*** Source passage

Diggin’ through the desert for a phage with no name…

With the stars still visible in the morning sky, we lifted our luggage into a van bound for BWI, our heads leaking the tailings of a Genetics final finished hours prior.  Our 7:30 flight to Las Vegas was packed with young adults and old couples, all chatting about what four-star hotels they were staying in and which casinos have the best slots.  We were Sin City bound, and we were likely the only people on the flight not heading straight for the strip.  In the eight days that followed, we, three students and our Chaco-clad professor, gallivanted across the American Southwest, sampling soil and salsas on the road from Vegas to Tucson.

 

Scientists of varied backgrounds have followed a similar trail for decades, observing and recording the unique geology and plant life of the region.  We admired the sun-baked landscapes and watched our footing among the less-than friendly flora, but our focus was drawn to the desert dirt, home to many members of the bacterial genus Bacillus.  The bacteria are merely the hosts for the primary reason of our trip, namely the tiny and plentiful viruses known as bacteriophages.

******

**What to do**
1: For the phage-hunting account, decide whether each statement agrees with it. Answer yes or no, and quote the words of the account that settle it: (a) The flight to Las Vegas was at 7:30. (b) The trip across the Southwest lasted ten days. (c) Bacillus bacteria were the primary reason for the trip.
2: Pick up the phage-hunting account after its final sentence and continue it.
None of the stored items that come after the phage-hunting account is required.

*** Dataset records

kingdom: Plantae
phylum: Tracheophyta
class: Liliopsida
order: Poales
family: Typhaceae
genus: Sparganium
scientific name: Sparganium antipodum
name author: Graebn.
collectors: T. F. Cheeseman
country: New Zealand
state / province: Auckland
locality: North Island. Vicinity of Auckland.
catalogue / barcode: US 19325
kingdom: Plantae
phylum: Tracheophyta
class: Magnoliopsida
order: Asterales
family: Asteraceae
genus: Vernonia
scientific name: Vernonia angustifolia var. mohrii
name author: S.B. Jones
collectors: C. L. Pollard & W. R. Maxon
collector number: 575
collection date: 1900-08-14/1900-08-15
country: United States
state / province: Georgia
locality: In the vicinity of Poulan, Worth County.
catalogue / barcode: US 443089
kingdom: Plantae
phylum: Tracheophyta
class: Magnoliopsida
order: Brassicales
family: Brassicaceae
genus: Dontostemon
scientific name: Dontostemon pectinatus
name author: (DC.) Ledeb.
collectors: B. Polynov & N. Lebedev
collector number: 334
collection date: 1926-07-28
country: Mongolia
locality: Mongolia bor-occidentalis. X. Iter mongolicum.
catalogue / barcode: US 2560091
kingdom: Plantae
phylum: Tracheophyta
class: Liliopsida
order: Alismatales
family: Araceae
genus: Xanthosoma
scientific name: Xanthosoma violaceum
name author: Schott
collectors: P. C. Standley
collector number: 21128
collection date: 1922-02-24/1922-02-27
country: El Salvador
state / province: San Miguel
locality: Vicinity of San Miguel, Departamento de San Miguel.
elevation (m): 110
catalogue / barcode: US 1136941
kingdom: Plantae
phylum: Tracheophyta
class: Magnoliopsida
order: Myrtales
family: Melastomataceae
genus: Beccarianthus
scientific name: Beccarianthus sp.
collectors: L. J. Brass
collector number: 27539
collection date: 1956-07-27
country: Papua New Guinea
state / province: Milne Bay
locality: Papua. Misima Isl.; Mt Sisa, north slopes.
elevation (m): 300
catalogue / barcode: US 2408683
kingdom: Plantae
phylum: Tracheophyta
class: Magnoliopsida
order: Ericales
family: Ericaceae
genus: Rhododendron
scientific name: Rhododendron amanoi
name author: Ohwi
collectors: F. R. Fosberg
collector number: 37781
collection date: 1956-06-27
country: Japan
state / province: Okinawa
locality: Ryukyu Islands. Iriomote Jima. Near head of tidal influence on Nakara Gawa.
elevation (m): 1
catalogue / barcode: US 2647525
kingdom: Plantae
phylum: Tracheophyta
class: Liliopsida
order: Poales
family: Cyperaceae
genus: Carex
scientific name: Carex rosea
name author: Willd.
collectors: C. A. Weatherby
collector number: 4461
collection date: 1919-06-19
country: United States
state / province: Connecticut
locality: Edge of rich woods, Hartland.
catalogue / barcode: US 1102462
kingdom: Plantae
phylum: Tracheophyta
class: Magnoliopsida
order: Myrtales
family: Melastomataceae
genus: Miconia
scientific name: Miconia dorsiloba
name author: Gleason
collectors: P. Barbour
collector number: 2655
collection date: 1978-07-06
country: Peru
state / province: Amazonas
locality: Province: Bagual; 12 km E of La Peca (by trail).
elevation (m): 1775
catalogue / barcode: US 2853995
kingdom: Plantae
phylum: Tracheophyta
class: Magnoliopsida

******

**Answers below**
1:
(a) Yes: "Our 7:30 flight to Las Vegas"
(b) No: "In the eight days that followed"
(c) No: "The bacteria are merely the hosts for the primary reason of our trip, namely the tiny and plentiful viruses known as bacteriophages."

2:
We are phage hunters.  And if the relevant literature gives any indication, our prey surrounds us.  Phage are in the water and soil, carried by the clouds and nestled in termite guts.  Where a prokaryote goes, you can bet its parasitic partner is not far behind.  With great abundance comes great variety, particularly when it comes to the genomes of these marvelous microfauna.  Our research as a lab deals dually with characterization of novel phages and processing of the existing stores of data.  While there are practical applications to our work, the whole field of viral biology is driven by pure scientific inquiry – how did this immense ecological variety arise? What genes account for the different infectious properties of these bacteriophage?  Though we’ve only scratched the surface, answering these questions will give insight to the evolutionary history of the Earth’s most plentiful organisms.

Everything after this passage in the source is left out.